Kansas: "Territorial, protective" service dog is shot and killed by police after it tries to attack an animal control officer

KANSAS -- The Augusta police chief is getting death threats after an officer shot and killed a veteran's service dog.

Police say the incident happened after animal control and the officer responded to a complaint about the dog attacking a neighbor’s dog.

Fitzgerald said Midnite got out on Thursday, presumably chasing rabbits and cats as he often did. Midnite ended up several mobile homes down from his home, hovering over a neighbor’s small dog.

“It’s how he plays,” Fitzgerald [wants you to believe].

Fitzgerald said he talked to the small dog’s owner, who said the smaller dog wasn’t hurt, just “shaken up” from Midnite towering over it.

After Fitzgerald went back home, the neighbor reported the incident to animal control.


"We've had previous contact with him with regard to this dog [running loose]. We have some knowledge, some neighborhood complaints of this dog," Brewer said.

Police said they did know the owner of the mobile home park filed a complaint against Midnite and Fitzgerald in the past.

The owner of the dog was known to have a temper, he said, and the animal control officer was going to write him a ticket.
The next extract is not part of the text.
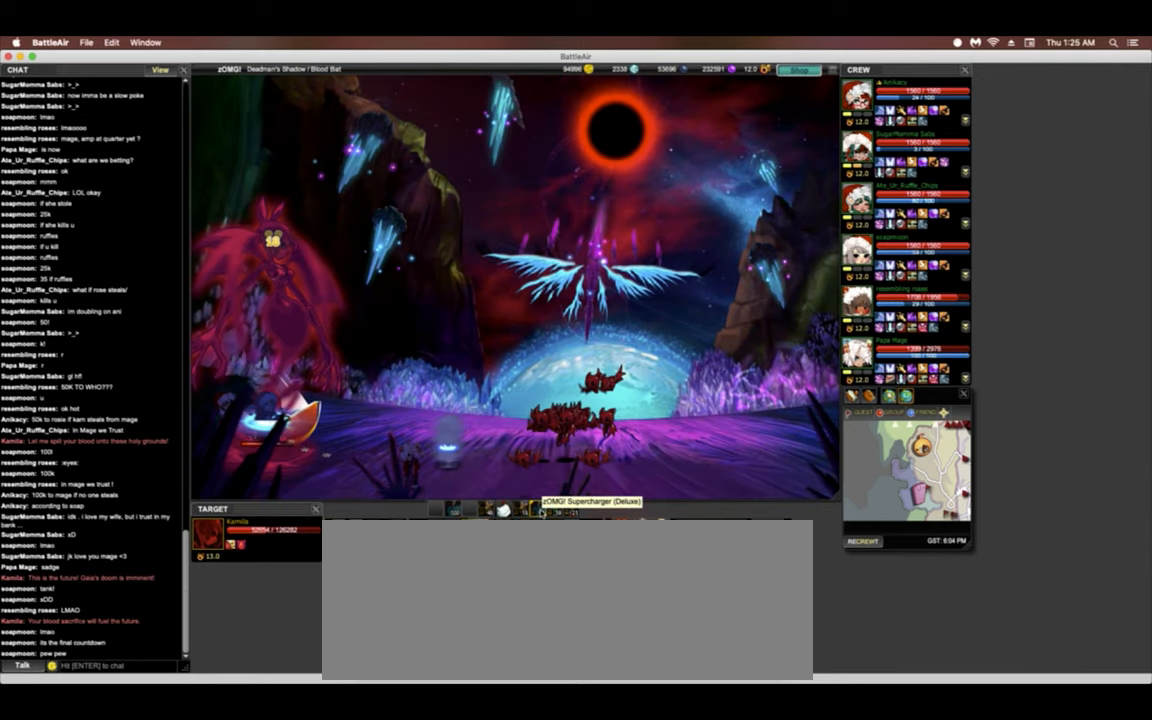
{"keys": ["3"]}
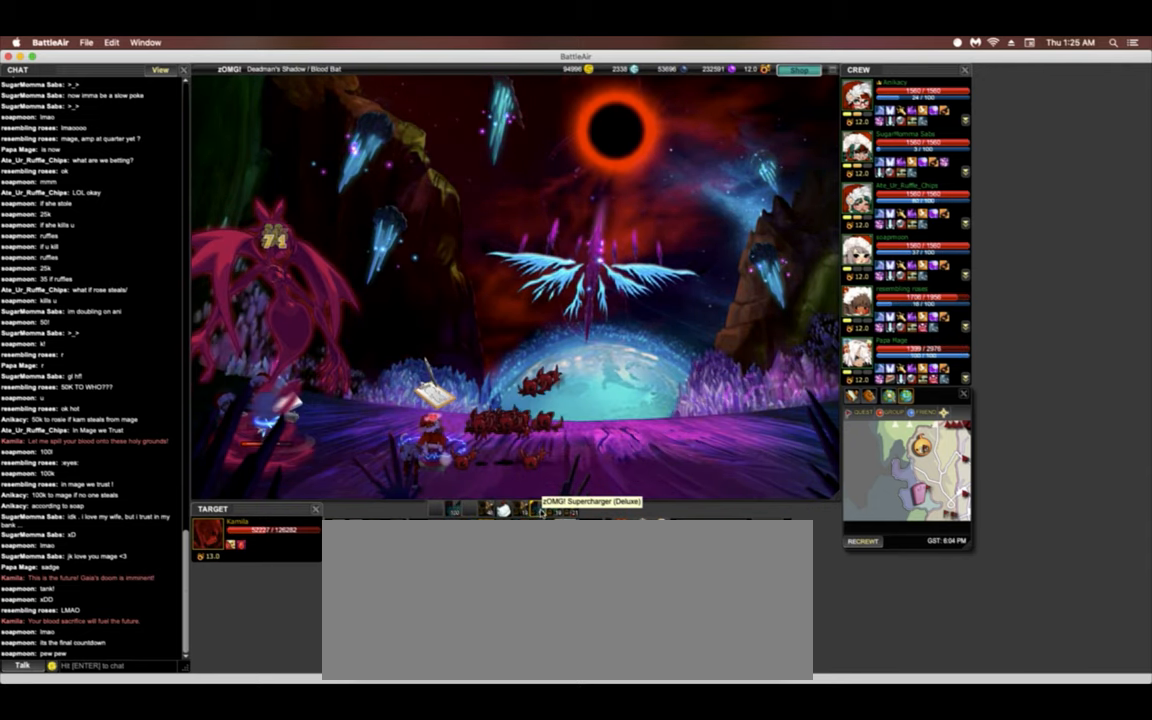
{"keys": ["3"], "events": []}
When the officers arrived at the trailer, Brewer said, the front door was open but a glass screen door was shut. The animal control officer knocked on the screen door.

“This dog comes blasting up and hits the door,” Brewer said.

That startled the animal control officer.

The dog slammed into the screen door a second time, knocking the latch loose. He charged the animal control officer, who fell backward on the porch and hit his head, Brewer said.

The dog lunged at the officer and was flying through the air when the police officer shot it, he said.

“The animal control officer said, ‘I figured I’d had it,’ ” Brewer said.

The service dog retreated to the porch, where it collapsed and died.

Meanwhile it's not just the police chief who's getting death threats - Chief Tyler Brewer says the officer who shot the dog is getting his life threatened too, and those threats are coming from all across the country.

It has the police department taking extra precautions.

"I received a phone call at home and someone told me I needed to take care of the officer that did the shooting, or my family and I would be killed," Brewer said. "I've been a lot more careful in the way I've conducted my business around my residents because some of these have come all the way from New Jersey, Saint Louis, California - you just never know.

About a dozen people gathered across from the police department for a vigil tonight, to support Alan Fitzgerald, the veteran whose dog was killed.

They were also protesting in hopes of getting more information on what led up to the shooting. The sheriff's office was also present, to make sure both protesters and the community stayed safe.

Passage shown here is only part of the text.